Repeat after me:
ALL BLACK PEOPLE DO NOT LIVE IN LAVENTILLE
Repeat after me:
MANY GOOD THINGS COME OUT OF LAVENTILLE
Repeat after me…
MANY BLACK PEOPLE HAVE DONE WELL IN THE PAST AND MANY CONTINUE TO DO WELL TODAY
When asked to write an opinion piece for Emancipation Day I asked myself how, as a black person could I write on Emancipation Day and avoid the well-worn trope of “black underachievement and criminality”.
As a black man I must confess to feeling somewhat offended whenever the topic of Afro-Trinbagonians emerges in the electronic or print media. Often, what follows inexorably, is a narrowing of the black experience to the problems of the urban periphery or the difficult communities of the East-West corridor.
My late friend Marion O’Callaghan, herself steeped in French culture and social anthropology rejected the discussion of the problems of black people primarily through the prism of race. As I remember it, she felt that the use of the category of ‘race’ a completely non-scientific construct was particularly unhelpful if one wished to engage in proper analysis of the problems of black Trinbagonians.
She organised her thinking on the problems of black people primarily around two notions: blocked social mobility and equality of opportunity. In this regard, Marion felt that the Catholic Church, the original faith of many black Trinidadians had failed them as it allowed its primary schools, built for the poor, to seriously deteriorate in terms of quality of infrastructure and quality of learning so that the pupils therein were deprived of the kind of education to which they were entitled as citizens.
Having spoken to some of my friends in the teaching profession I would have to assert that the problems of Catholic education are a bit more complex than Marion believed. She has made, however, the invaluable observation that many of the problems that black Trinbagonians have, may not be rooted in ‘blackness’ or so-called ‘black culture’ as such, but in the problems associated with the poor and those with lower levels of education and their consequent blocked social mobility.
An epistemological problem
In some ways, the ‘black problem’ is really an epistemological problem. Black existence is essentially viewed as problematic and chaotic given the manner in which society goes about the construction of its knowledge of black people, the stubborn stereotypes through which black persons are viewed. It goes without saying that many of us (indeed most of us) are not involved in crime and many in fact are doing quite well whether educationally or economically. We go to work, we educate our children, we build nice houses, we pay our taxes.
A tradition of black excellence
Our country has long had a proud tradition of black excellence, with some of these prominent blacks coming from the very areas now riddled with crime: the late attorneys Desmond Allum SC, and Theodore Guerra SC, currently practising attorney Pamela Elder SC, current President former Justice Paula-Mae Weekes, Professor Courtenay Bartholomew, the late Dr David Quamina.
We remember too the Mc Shine Family with brother Dr Halsey Mc Shine attending to the country’s founding Prime Minister Dr Eric Williams and Hugh Mc Shine serving as Chief Justice.

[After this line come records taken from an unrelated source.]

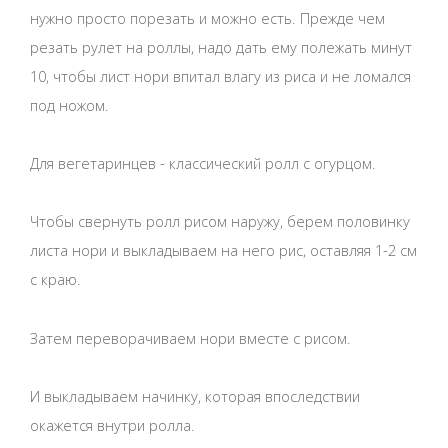
нужно просто порезать и можно есть. Прежде чем
резать рулет на роллы, надо дать ему полежать минут
10, чтобы лист нори впитал влагу из риса и не ломался
под ножом.
Для вегетаринцев - классический ролл с огурцом.
Чтобы свернуть ролл рисом наружу, берем половинку
листа нори и выкладываем на него рис, оставляя 1-2 см
с краю.
Затем переворачиваем нори вместе с рисом.
И выкладываем начинку, которая впоследствии
окажется внутри ролла.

Karl Hudson Phillips enjoyed a reputation as one of the Caribbean region’s top attorneys. To be numbered among these is former President and Prime Minister ANR Robinson, a key person in the setting up of the ICC the International Criminal Court.
Today that tradition of excellence continues in these and in other fields. A number of my Afro-Trini classmates at St Mary’s College have gone on to successful careers in medicine and business. One of them is now President and CEO of the Massy Group of Companies. In the field of entertainment, your Machel Montanos, your Bunji Garlins and Fayann Lyons, black artists all, are at the top of their fields and apparently good business people. In sports Messrs Yorke, Lara, Bravo and others have distinguished themselves on the sports field and continue to be apparently well-off.
The prophet Bob Marley sang “emancipate yourself from mental slavery”. On this Emancipation Day I recognise that for many of us members of the African diaspora, this emancipation is an ongoing project. The ‘chains’ manifest themselves in the ways we speak of, and to, each other. Perhaps we can begin this process of mental emancipation by interrogating the so-called disparaging ‘truths’ that our society holds towards black people. Happy Emancipation Day everyone.